“Elvis
Found Working as Ski Instructor in Alps”
“Family Chat with Santa Claus on Holiday in Caribbean” “Killer Ants on
the March from Mexico” and of course: “Astrologists Confirm New Year Alien
Apocalypse” But if they were only
harmless supermarket tabloid headlines intended for comedic effect all could
be forgiven. But the fact people exist
with professed knowledge of such events is where the reality of humanity takes
over. And for as much as the premise of
the Age of Information would seem to dispel such notions, it may only confuse
matters further, particularly in the religious context. Reality so diffuse across available media,
religion in post-modern life has taken on its own tabloid ambiguity.
John
Kessel’s Good News from Outer Space
is a novel existing at the intersection of Christian doctrine, the mysteriously
unexplained, and the technical and social sides of modern life (at least as it
stood in 1989). Bouncing off religious
fervor, alien encounters, psychoses, and the media, the novel is a darkly
humorous snapshot of that quirky, irrational side of humanity that quests for
knowledge about the underlying reality of existence, and in the absence of said
knowledge, can substitute the thing lying closest to hand with complete
conviction. Witty, coy, and sadly
profound, Kessel writes with his finger on the pulse of humanity’s irrational
tendencies, as scary as they sometimes are.
The
extremes of human behavior in Good News
from Outer Space begin with Jimmy-Don Gilray. A televangelist with his own idiosyncrasies
about abstinence and the apocalypse, he has parlayed his anxieties into the
nation’s most powerful television ministry, a rise backed by an increasing
number of strange alien encounters. His
cause is likewise boosted with the help of HCR, a tabloid magazine. Headlines and stories by journalists such as
George Eberhart go a long way toward bolstering uncertainty in the populace, leaving
religion as one seemingly piece of solid ground to stand on. Eventually spending too long surrounded by
the sensationalism, the hazy realities seep into George’s core of belief and he
begins to see patterns in HCR’s headlines.
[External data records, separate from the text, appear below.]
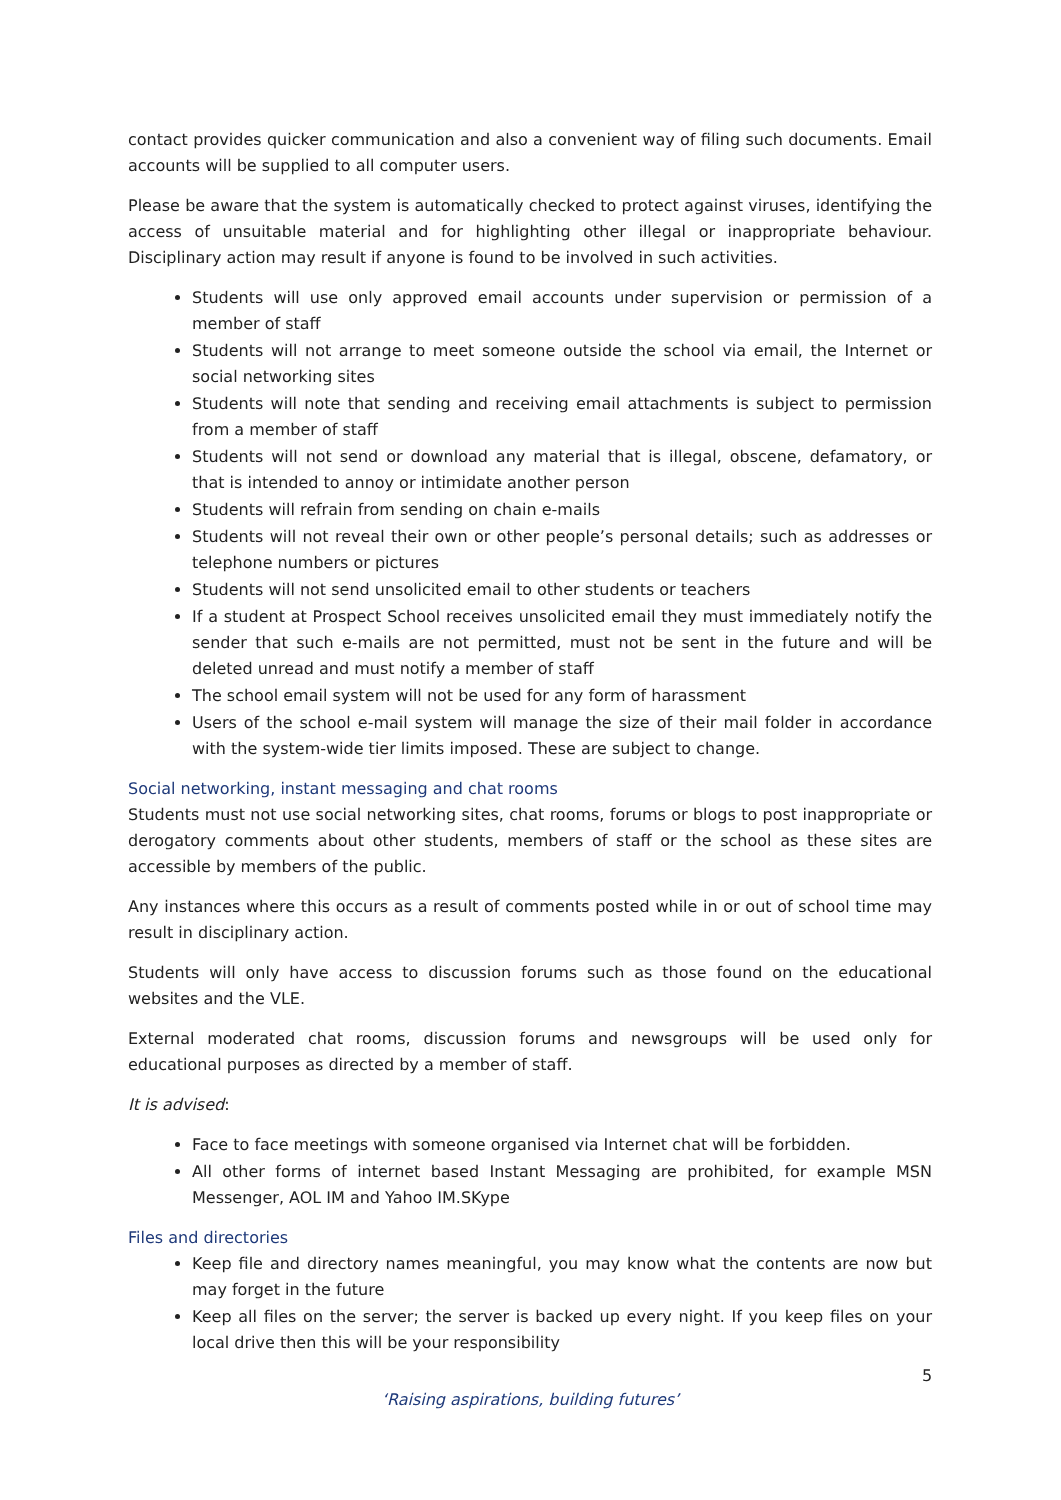contact provides quicker communication and also a convenient way of filing such documents. Email accounts will be supplied to all computer users.
Please be aware that the system is automatically checked to protect against viruses, identifying the access of unsuitable material and for highlighting other illegal or inappropriate behaviour. Disciplinary action may result if anyone is found to be involved in such activities.
Students will use only approved email accounts under supervision or permission of a member of staff
Students will not arrange to meet someone outside the school via email, the Internet or social networking sites
Students will note that sending and receiving email attachments is subject to permission from a member of staff
Students will not send or download any material that is illegal, obscene, defamatory, or that is intended to annoy or intimidate another person
Students will refrain from sending on chain e-mails
Students will not reveal their own or other people’s personal details; such as addresses or telephone numbers or pictures
Students will not send unsolicited email to other students or teachers
If a student at Prospect School receives unsolicited email they must immediately notify the sender that such e-mails are not permitted, must not be sent in the future and will be deleted unread and must notify a member of staff
The school email system will not be used for any form of harassment
Users of the school e-mail system will manage the size of their mail folder in accordance with the system-wide tier limits imposed. These are subject to change.
Social networking, instant messaging and chat rooms
Students must not use social networking sites, chat rooms, forums or blogs to post inappropriate or derogatory comments about other students, members of staff or the school as these sites are accessible by members of the public.
Any instances where this occurs as a result of comments posted while in or out of school time may result in disciplinary action.
Students will only have access to discussion forums such as those found on the educational websites and the VLE.
External moderated chat rooms, discussion forums and newsgroups will be used only for educational purposes as directed by a member of staff.
It is advised:
Face to face meetings with someone organised via Internet chat will be forbidden.
All other forms of internet based Instant Messaging are prohibited, for example MSN Messenger, AOL IM and Yahoo IM.SKype
Files and directories
Keep file and directory names meaningful, you may know what the contents are now but may forget in the future
Keep all files on the server; the server is backed up every night. If you keep files on your local drive then this will be your responsibility
5
‘Raising aspirations, building futures’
After analyzing the push-pins on a map he made of such encounters, he
sets off to where he believes the next will be.
Alien tensions mounting during the chase, it’s only inevitable that a
prophesied doomsday will come—and of course Jimmy-Don knows the day and the hour.
Weaving
in and out of Jimmy-Don and George’s stories are vignettes of seemingly
ordinary citizens and secondary characters who have alien experiences. Layering and escalating the main plot, their
roles, directly and indirectly, build the narrative, providing color,
background, and deeper insisght to the pervasiveness of the themes,
particularly the manner in which the aliens seem to exploit the biggest moral
hole in each person. As a result, the
absurdity of the doomsday scenario never gets too big for its shoes. Per design, it hits the nail on the head with
the full weight of humanity’s anxious existence.
Thus,
if there is anything to love about John Kessel, it is his talents as a prose
stylist. A professor of English
literature, his skills transcend mere storytelling to craft, resulting in a
dynamic yet consistent tone throughout Good
News from Outer Space. Hovering
delicately between satire and realism, it keeps the reader in constant wonder.
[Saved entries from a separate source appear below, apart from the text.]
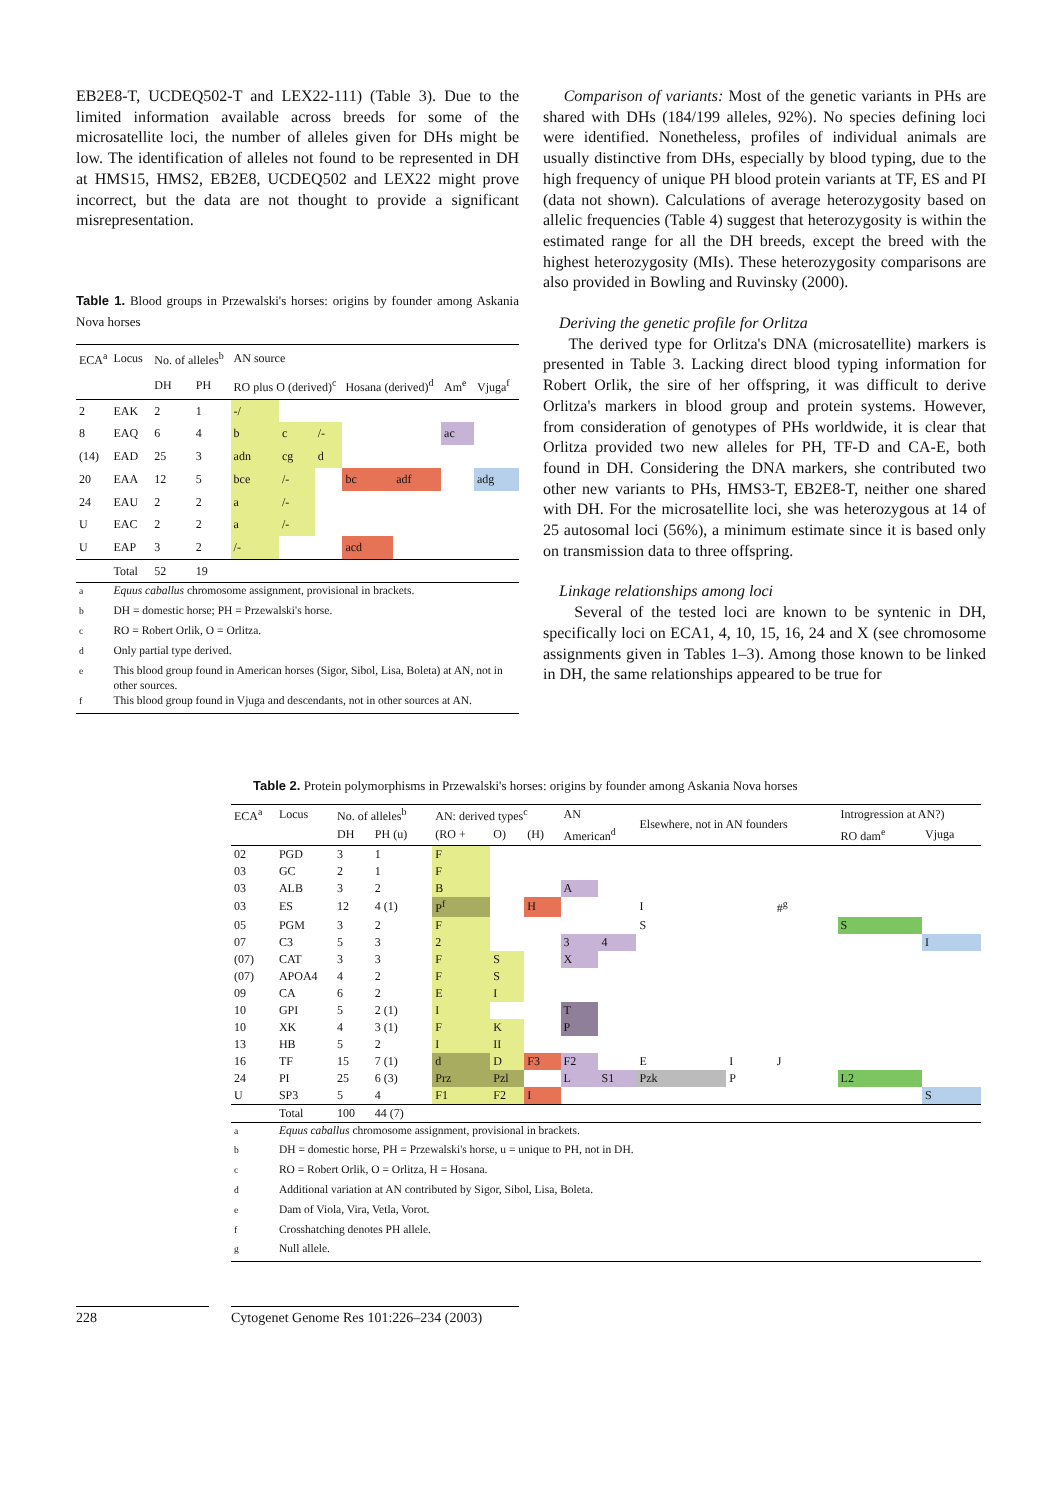EB2E8-T, UCDEQ502-T and LEX22-111) (Table 3). Due to the limited information available across breeds for some of the microsatellite loci, the number of alleles given for DHs might be low. The identification of alleles not found to be represented in DH at HMS15, HMS2, EB2E8, UCDEQ502 and LEX22 might prove incorrect, but the data are not thought to provide a significant misrepresentation.
Table 1. Blood groups in Przewalski's horses: origins by founder among Askania Nova horses
| ECA<sup>a</sup> | Locus | No. of alleles<sup>b</sup> | | AN source | | | | | | |
| | | DH | PH | RO plus O (derived)<sup>c</sup> | | | Hosana (derived)<sup>d</sup> | | Am<sup>e</sup> | Vjuga<sup>f</sup> |
| 2 | EAK | 2 | 1 | -/ | | | | | | |
| 8 | EAQ | 6 | 4 | b | c | /- | | | ac | |
| (14) | EAD | 25 | 3 | adn | cg | d | | | | |
| 20 | EAA | 12 | 5 | bce | /- | | bc | adf | | adg |
| 24 | EAU | 2 | 2 | a | /- | | | | | |
| U | EAC | 2 | 2 | a | /- | | | | | |
| U | EAP | 3 | 2 | /- | | | acd | | | |
| | Total | 52 | 19 | | | | | | | |
| <sup>a</sup> | Equus caballus chromosome assignment, provisional in brackets. | | | | | | | | | |
| <sup>b</sup> | DH = domestic horse; PH = Przewalski's horse. | | | | | | | | | |
| <sup>c</sup> | RO = Robert Orlik, O = Orlitza. | | | | | | | | | |
| <sup>d</sup> | Only partial type derived. | | | | | | | | | |
| <sup>e</sup> | This blood group found in American horses (Sigor, Sibol, Lisa, Boleta) at AN, not in other sources. | | | | | | | | | |
| <sup>f</sup> | This blood group found in Vjuga and descendants, not in other sources at AN. | | | | | | | | | |
Comparison of variants: Most of the genetic variants in PHs are shared with DHs (184/199 alleles, 92%). No species defining loci were identified. Nonetheless, profiles of individual animals are usually distinctive from DHs, especially by blood typing, due to the high frequency of unique PH blood protein variants at TF, ES and PI (data not shown). Calculations of average heterozygosity based on allelic frequencies (Table 4) suggest that heterozygosity is within the estimated range for all the DH breeds, except the breed with the highest heterozygosity (MIs). These heterozygosity comparisons are also provided in Bowling and Ruvinsky (2000).
Deriving the genetic profile for Orlitza
The derived type for Orlitza's DNA (microsatellite) markers is presented in Table 3. Lacking direct blood typing information for Robert Orlik, the sire of her offspring, it was difficult to derive Orlitza's markers in blood group and protein systems. However, from consideration of genotypes of PHs worldwide, it is clear that Orlitza provided two new alleles for PH, TF-D and CA-E, both found in DH. Considering the DNA markers, she contributed two other new variants to PHs, HMS3-T, EB2E8-T, neither one shared with DH. For the microsatellite loci, she was heterozygous at 14 of 25 autosomal loci (56%), a minimum estimate since it is based only on transmission data to three offspring.
Linkage relationships among loci
Several of the tested loci are known to be syntenic in DH, specifically loci on ECA1, 4, 10, 15, 16, 24 and X (see chromosome assignments given in Tables 1–3). Among those known to be linked in DH, the same relationships appeared to be true for
Table 2. Protein polymorphisms in Przewalski's horses: origins by founder among Askania Nova horses
| ECA<sup>a</sup> | Locus | No. of alleles<sup>b</sup> | | AN: derived types<sup>c</sup> | | | AN | | Elsewhere, not in AN founders | | | Introgression at AN?) | |
| | | DH | PH (u) | (RO + | O) | (H) | American<sup>d</sup> | | | | | RO dam<sup>e</sup> | Vjuga |
| 02 | PGD | 3 | 1 | F | | | | | | | | | |
| 03 | GC | 2 | 1 | F | | | | | | | | | |
| 03 | ALB | 3 | 2 | B | | | A | | | | | | |
| 03 | ES | 12 | 4 (1) | P<sup>f</sup> | | H | | | I | | #<sup>g</sup> | | |
| 05 | PGM | 3 | 2 | F | | | | | S | | | S | |
| 07 | C3 | 5 | 3 | 2 | | | 3 | 4 | | | | | I |
| (07) | CAT | 3 | 3 | F | S | | X | | | | | | |
| (07) | APOA4 | 4 | 2 | F | S | | | | | | | | |
| 09 | CA | 6 | 2 | E | I | | | | | | | | |
| 10 | GPI | 5 | 2 (1) | I | | | T | | | | | | |
| 10 | XK | 4 | 3 (1) | F | K | | P | | | | | | |
| 13 | HB | 5 | 2 | I | II | | | | | | | | |
| 16 | TF | 15 | 7 (1) | d | D | F3 | F2 | | E | I | J | | |
| 24 | PI | 25 | 6 (3) | Prz | Pzl | | L | S1 | Pzk | P | | L2 | |
| U | SP3 | 5 | 4 | F1 | F2 | I | | | | | | | S |
| | Total | 100 | 44 (7) | | | | | | | | | | |
| <sup>a</sup> | Equus caballus chromosome assignment, provisional in brackets. | | | | | | | | | | | | |
| <sup>b</sup> | DH = domestic horse, PH = Przewalski's horse, u = unique to PH, not in DH. | | | | | | | | | | | | |
| <sup>c</sup> | RO = Robert Orlik, O = Orlitza, H = Hosana. | | | | | | | | | | | | |
| <sup>d</sup> | Additional variation at AN contributed by Sigor, Sibol, Lisa, Boleta. | | | | | | | | | | | | |
| <sup>e</sup> | Dam of Viola, Vira, Vetla, Vorot. | | | | | | | | | | | | |
| <sup>f</sup> | Crosshatching denotes PH allele. | | | | | | | | | | | | |
| <sup>g</sup> | Null allele. | | | | | | | | | | | | |
228 Cytogenet Genome Res 101:226–234 (2003)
That is, the point of any overtly satirical novel inherently overt, and the
point of most realism likewise obvious, by steadily maintaining a point between
the two modes Kessel keeps the story’s intent intriguing up to the last
pages. Certainly the religious aspects
are intentionally over-the-top, but it is in the underlying humanism that the
reader truly engaged with the text will find Kessel dotting his i’s and
crossing his t’s. Science fiction novels for which style plays such a strong
role in determining the content few and far between, Good News from Outer Space is a unique part of the field.
In
the end, Good News from Outer Space
is a novel that, with refined humor, looks at religion as a phenomenon and the
resulting antics we humans are capable of dreaming up and participating in in
the name of belief. Wild televangelism,
alien encounters, and modern life the tools used to examine this phenomenon,
Kessel crafts the novel with care—special attention paid to the interaction of
tone and premise. Side vignettes
complementing the main storylines, the interleaved plots arrives at a crescendo
of absurd yet all too realistic behavior in making its point. And a great title: it sums the humorous
import without understating the humanity.
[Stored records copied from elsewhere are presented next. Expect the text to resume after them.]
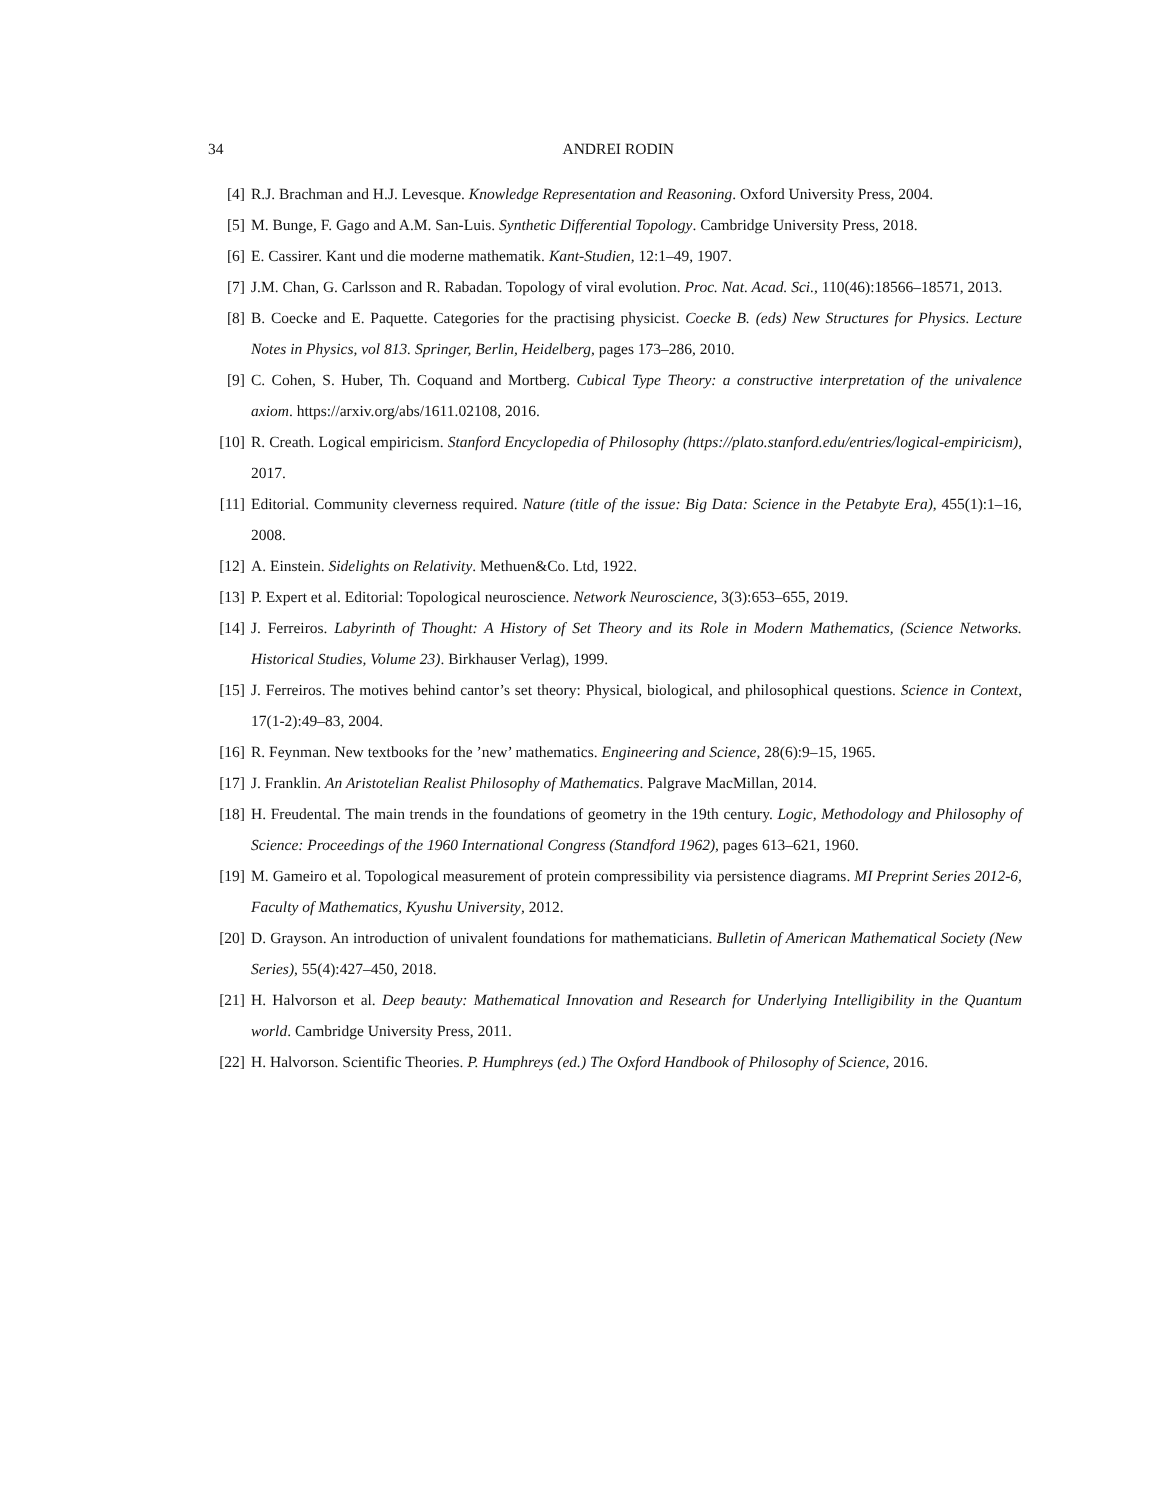34 ANDREI RODIN
[4] R.J. Brachman and H.J. Levesque. Knowledge Representation and Reasoning. Oxford University Press, 2004.
[5] M. Bunge, F. Gago and A.M. San-Luis. Synthetic Differential Topology. Cambridge University Press, 2018.
[6] E. Cassirer. Kant und die moderne mathematik. Kant-Studien, 12:1–49, 1907.
[7] J.M. Chan, G. Carlsson and R. Rabadan. Topology of viral evolution. Proc. Nat. Acad. Sci., 110(46):18566–18571, 2013.
[8] B. Coecke and E. Paquette. Categories for the practising physicist. Coecke B. (eds) New Structures for Physics. Lecture Notes in Physics, vol 813. Springer, Berlin, Heidelberg, pages 173–286, 2010.
[9] C. Cohen, S. Huber, Th. Coquand and Mortberg. Cubical Type Theory: a constructive interpretation of the univalence axiom. https://arxiv.org/abs/1611.02108, 2016.
[10]
R. Creath. Logical empiricism. Stanford Encyclopedia of Philosophy (https://plato.stanford.edu/entries/logical-empiricism), 2017.
[11]
Editorial. Community cleverness required. Nature (title of the issue: Big Data: Science in the Petabyte Era), 455(1):1–16, 2008.
[12]
A. Einstein. Sidelights on Relativity. Methuen&Co. Ltd, 1922.
[13]
P. Expert et al. Editorial: Topological neuroscience. Network Neuroscience, 3(3):653–655, 2019.
[14]
J. Ferreiros. Labyrinth of Thought: A History of Set Theory and its Role in Modern Mathematics, (Science Networks. Historical Studies, Volume 23). Birkhauser Verlag), 1999.
[15]
J. Ferreiros. The motives behind cantor’s set theory: Physical, biological, and philosophical questions. Science in Context, 17(1-2):49–83, 2004.
[16]
R. Feynman. New textbooks for the ’new’ mathematics. Engineering and Science, 28(6):9–15, 1965.
[17]
J. Franklin. An Aristotelian Realist Philosophy of Mathematics. Palgrave MacMillan, 2014.
[18]
H. Freudental. The main trends in the foundations of geometry in the 19th century. Logic, Methodology and Philosophy of Science: Proceedings of the 1960 International Congress (Standford 1962), pages 613–621, 1960.
[19]
M. Gameiro et al. Topological measurement of protein compressibility via persistence diagrams. MI Preprint Series 2012-6, Faculty of Mathematics, Kyushu University, 2012.
[20]
D. Grayson. An introduction of univalent foundations for mathematicians. Bulletin of American Mathematical Society (New Series), 55(4):427–450, 2018.
[21]
H. Halvorson et al. Deep beauty: Mathematical Innovation and Research for Underlying Intelligibility in the Quantum world. Cambridge University Press, 2011.
[22]
H. Halvorson. Scientific Theories. P. Humphreys (ed.) The Oxford Handbook of Philosophy of Science, 2016.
The result is a novel that is one of the best offerings from science
fiction in the 20th century, but due to its intellectual qualities,
sophistication, and lack of simplistically presented genre tropes has not been
part of mainstream discussion, and therefore largely faded from genre
memory. Thus, I hope this review will do
some minor part to raise awareness. Kessel’s
novel is certainly worth wider audience and renewed appraisal. After all,
headlines such as “Reverend Heals Twenty-Seven Terminally Ill Cancer Victims in
Televised Ceremony” still appear in serious newspapers, not the tabloids.